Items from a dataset
——

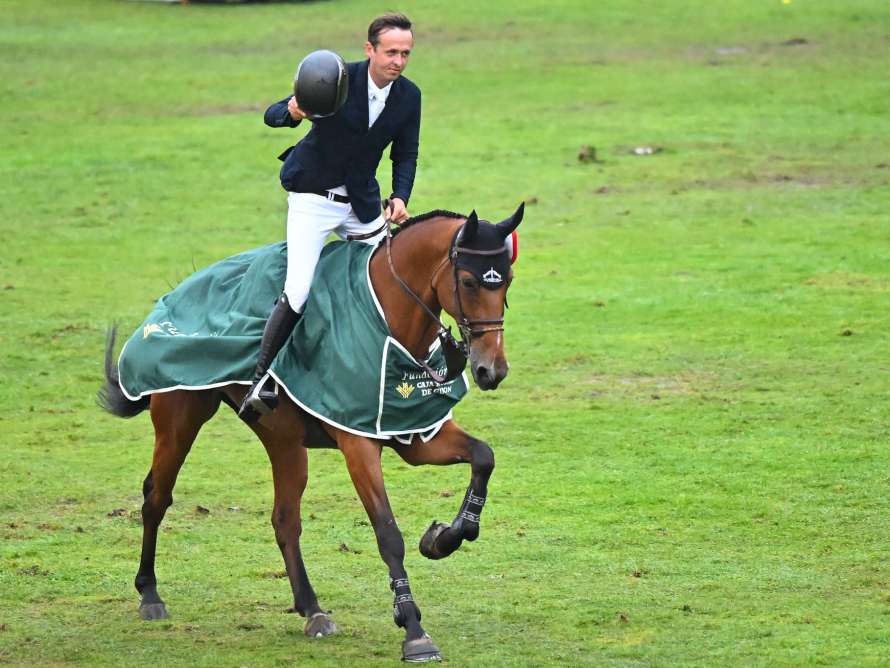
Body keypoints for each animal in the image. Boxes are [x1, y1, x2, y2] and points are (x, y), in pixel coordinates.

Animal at [97, 205, 524, 664]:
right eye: (469, 282)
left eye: (507, 281)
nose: (491, 370)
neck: (388, 319)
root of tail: (175, 296)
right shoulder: (359, 444)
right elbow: (388, 534)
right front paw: (413, 630)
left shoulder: (415, 432)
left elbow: (483, 456)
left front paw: (444, 537)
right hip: (180, 420)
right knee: (156, 497)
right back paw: (149, 595)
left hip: (282, 441)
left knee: (285, 519)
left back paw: (312, 609)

——

* **Exercise brief**
Set down every entry above without alteration, but print no images.

* **Answer space**
Body keypoints for each animal in the image. Boxes are [x1, y1, x2, y2] and points are (x, y), in pixel coordinates.

Animal at [97, 205, 524, 664]:
right eye: (469, 282)
left eye: (507, 281)
nose: (491, 370)
neck: (388, 319)
root of tail: (175, 296)
right shoulder: (359, 444)
right elbow: (388, 534)
right front paw: (413, 630)
left shoulder: (415, 432)
left elbow: (483, 456)
left front paw: (444, 537)
right hip: (180, 420)
right knee: (156, 497)
right back paw: (149, 595)
left hip: (282, 441)
left knee: (285, 519)
left back paw: (312, 609)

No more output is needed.